Email, search, social networks, online and mobile, all of these platforms are about a need to know. As a generation we have become obsessed with information even the most obscure and trivial are now searched, discussed and communicated.
But as mere mortals, our brains would explode if we were to read and respond to all the communication we are hit with on a daily basis. Just think about it for a minute. The average person is presented with over 2000 communications per day, that’s over 125 per hour or just over 2 per minute on the basis of a 16 hour day!
And yet, we have never been more personally connected, creative or more communicative. The amount of information available to us is staggering and more is added every second of every day.
It would take 412.3 years to watch all the YouTube videos posted up until January 2009. There are on average 13 hours of video posted to YouTube every minute. There are over 13 million articles available on Wikipedia, 3.6 Billion photos archived on Flickr.com as of June 2009. The monthly growth rate of Twitter between January and February 2009 was 1382%. Globally we spend 5 Billion minutes a day on Facebook and share over 1 Billion pieces of news and content each week. But the most amazing thing is that if we were to look at our connections and contacts in the virtual world with whom we regularly communicate we would find that we have never personally met 85% of them.
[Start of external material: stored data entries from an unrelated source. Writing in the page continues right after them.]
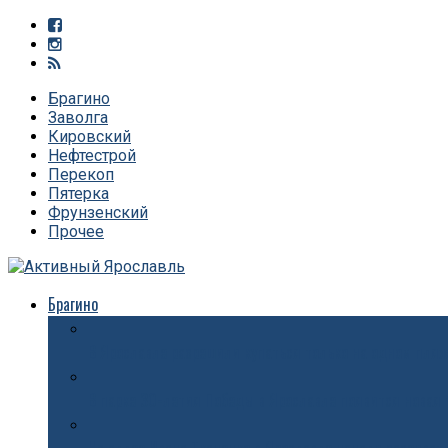
Брагино
Заволга
Кировский
Нефтестрой
Перекоп
Пятерка
Фрунзенский
Прочее
Брагино
В Ярославле разрешили купаться только на одном пля
В парке 30-летия Победы в Ярославле появится новая 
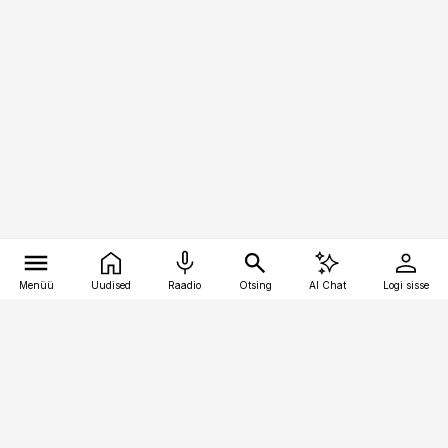
Menüü
Uudised
Raadio
Otsing
AI Chat
Logi sisse
Vana-Lõuna 39/1, 19094 Tallinn
(+372) 667 0111
pollumajandus@pollumajandus.ee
So how do we cope with the vast amount of available information and communication and stay sane? Well, we filter, we’ve always done it, and the youth have become very good at it. If it’s not relevant or engaging or rewarding or about ‘me or us’, it’s ignored. Traditional demographics and segmentation and therefore mass media are fading fast, people now belong to tribes, sometimes many tribes and commute between communities and interest groups. Marketers are becoming aware of this enhanced niche phenomenon especially in the youth market (16 to 29). The introduction of PVRs to skip more than 70% of TV Ads has produced a dramatic drop in the effectiveness of mass media interruption Ads. We have perfected the art of averting our line of site to ignore online Ads and block pop-ups; even mobile is not immune to Ad blur. But the one thing we do more of now than ever before is communicate with ‘friends and contacts’. We see these personal communications as adding value no matter how trivial and this is because we associate the contact with ‘real’ people not faceless brands and manufactured messages.
Pull is the new push, niche is the new norm, me is the new mass, listening is as important as talking and permission is non negotiable.
Marketers need to find ways to integrate rather than interrupt, become more relevant, provide information that adds value to the recipients life based on the knowledge gleaned from observation, listening and asking the right questions about their interests, values, needs and concerns. Knowledge is one of today’s major currencies and as consumers seek out niches, tribes and communities with which they have an affinity they become more liberated and free-thinking and will naturally demand that brands provide products and services that are more closely matched to their needs and expectations.